Dr. Sulkowski said side effects and drug interactions associated with interferon therapy have largely accounted for problems in treating patients co-infected with HIV and hepatitis C.
The emerging data suggest the interferon-free regimen "works just as well in HIV-positive patients as in HIV-negative patients, so the barriers really come down to potential interactions with antiretroviral drugs," Dr. Sulkowski said in an interview.
"We now believe that HIV in and of itself is not a factor in predicting success with interferon-free regimens," he said.
Dr. Sulkowski said the Food and Drug Administration is considering applications for the 3D regimen, with and without ribavirin, with a decision expected in the fall.
Dr.

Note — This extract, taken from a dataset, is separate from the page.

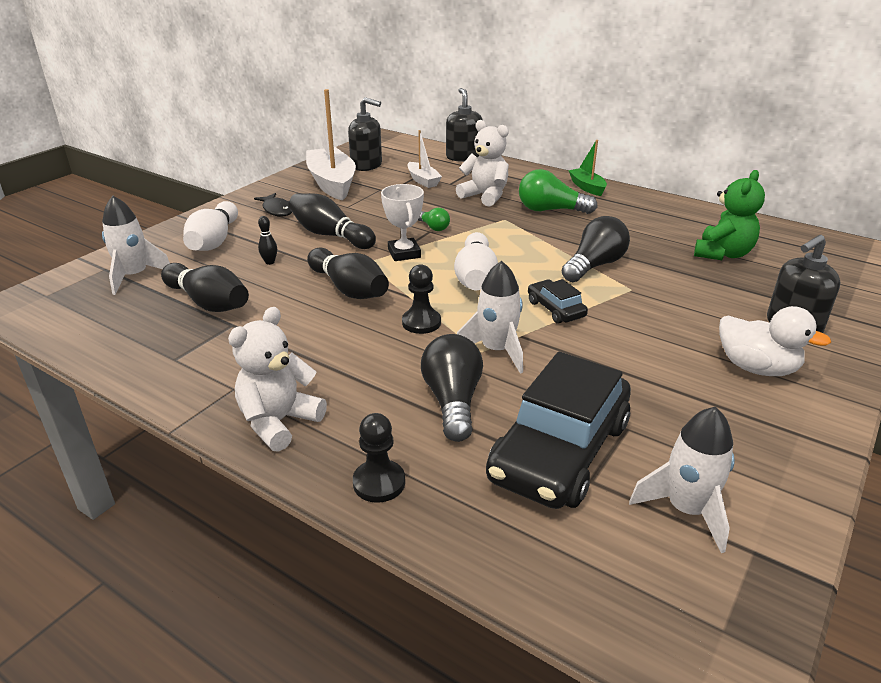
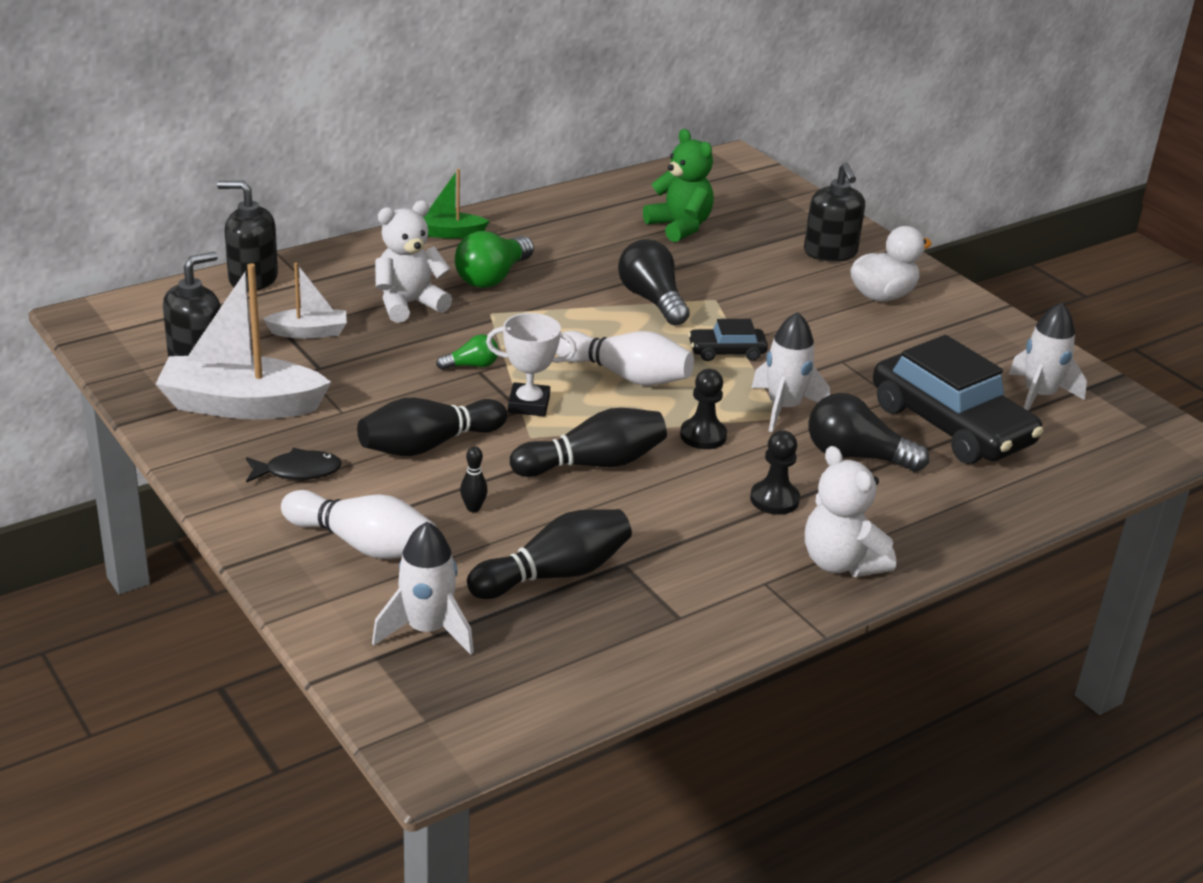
camera: 70 degrees left, 0 degrees up
black pawn [353,413,405,503] -> black pawn moved to [750,430,800,515]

Sulkowski declared grant support, consultancies, and advisory board positions with several companies, including study sponsor AbbVie.
AT AIDS 2014
Key clinical point: An all-oral, interferon-free regimen for hepatitis C genotype 1 infection appeared to achieve a sustained virologic response without affecting viral load in patients co-infected with HIV-1.
Major finding: A 12-week, three-dose, interferon-free regimen of ABT-450 codosed with ritonavir, ombitasvir, and dasabuvir, plus ribavirin, resulted in a sustained virologic response rate of nearly 94% at 4 weeks after treatment cessation.
Data source: Data from the TURQUOISE-1 study of 63 patients co-infected with hepatitic C genotype 1 and HIV-1.
Disclosures: Dr. Sulkowski declared grant support, consultancies, and advisory board positions with several companies, including study sponsor AbbVie.